The programs equipped participants with skills to “help them to address complex social, economic and environmental challenges,” said participant Kennith Misiga in Nation Africa.
- Thought leadership is grounded in expertise and field-authority, but can flourish through a leader’s authenticity and originality.
Intentionally bringing your personality to the table in addition to your expertise makes for stronger leadership. This requires advanced self-awareness. Participants learned to balance their personal and professional identities.
In one exercise, leaders underwent a series of leadership-style and personality-type assessments, and then analyzed their own influence approaches and how to adapt styles to communicate more effectively with those across the table.

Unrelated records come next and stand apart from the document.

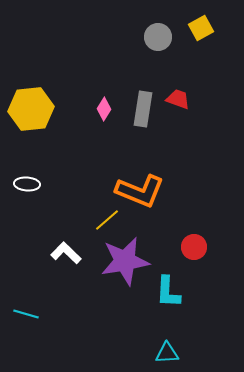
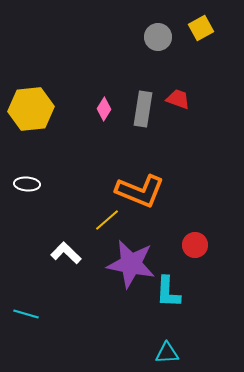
red circle: moved 1 px right, 2 px up
purple star: moved 6 px right, 3 px down; rotated 21 degrees clockwise
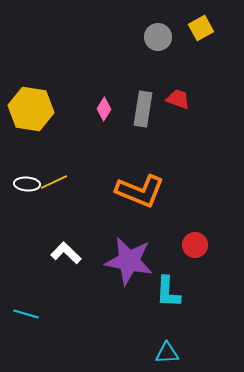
yellow hexagon: rotated 15 degrees clockwise
yellow line: moved 53 px left, 38 px up; rotated 16 degrees clockwise
purple star: moved 2 px left, 3 px up
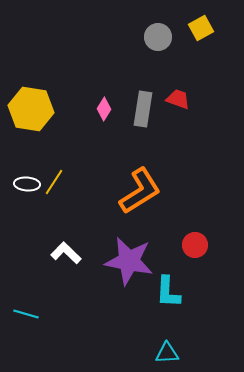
yellow line: rotated 32 degrees counterclockwise
orange L-shape: rotated 54 degrees counterclockwise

These exercises necessitated participants’ full commitment—and at times vulnerability—while avoiding overly contrived trust-building exercises. This intentionality was essential to ensuring the network of participants would reach their full collective potential. The participants gained insight about themselves, how they show up at work, and how to engage with colleagues more authentically to communicate with greater impact.
Being around RF colleagues and partners has had an immediate impact on my day-to-day,” said Andrew Sweet, Vice President for Innovation at The Rockefeller Foundation. “Our team has already started to take action on improving how meetings are run and building a common understanding for how to build and re-build trust.”
- Learned leadership traits can be shaped through inter-organizational learning approaches, multi-dimensional feedback and relationship-building. Opening up to a diversity of mindsets, data, personality types, expertise, and leadership styles makes us more informed and experienced leaders and can trigger creative problem-solving for collective good. Just because someone may have a personality type where confrontation is more difficult does not mean they will never be able to voice a strong opinion in a meeting. Development learning should enable leaders to stretch their capacity and equip them with strategies for how to thrive in their work environment. This can be done by offering and requesting feedback and having partners in accountability for practicing new behaviors and applications.